→ **Task goal**:
Reproduce the records below exactly; no pictures.

→ **Supplied material**:
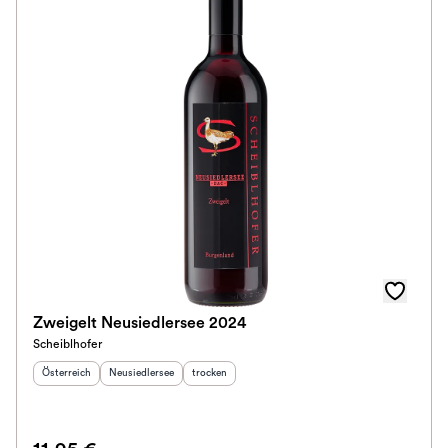
Zweigelt Neusiedlersee 2024
Scheiblhofer
Herkunftsland
:
Herkunftsregion
:
Geschmack
:
Österreich
Neusiedlersee
trocken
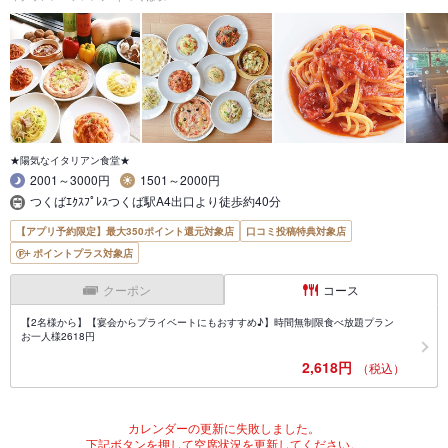
★陽気なイタリアン食堂★
2001～3000円
1501～2000円
つくばｴｸｽﾌﾟﾚｽつくば駅A4出口より徒歩約40分
【アプリ予約限定】最大350ポイント還元対象店
口コミ投稿特典対象店
ポイントプラス対象店
クーポン
コース
【2名様から】【宴会からプライベートにもおすすめ♪】時間無制限食べ放題プラン
お一人様2618円
2,618円
（税込）
カレンダーの更新に失敗しました。
下記ボタンを押して空席状況を更新してください。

→ **Response to the task**:
Zweigelt Neusiedlersee 2024
Scheiblhofer
Herkunftsland
:
Herkunftsregion
:
Geschmack
:
Österreich
Neusiedlersee
trocken
★陽気なイタリアン食堂★
2001～3000円
1501～2000円
つくばｴｸｽﾌﾟﾚｽつくば駅A4出口より徒歩約40分
【アプリ予約限定】最大350ポイント還元対象店
口コミ投稿特典対象店
ポイントプラス対象店
クーポン
コース
【2名様から】【宴会からプライベートにもおすすめ♪】時間無制限食べ放題プラン
お一人様2618円
2,618円
（税込）
カレンダーの更新に失敗しました。
下記ボタンを押して空席状況を更新してください。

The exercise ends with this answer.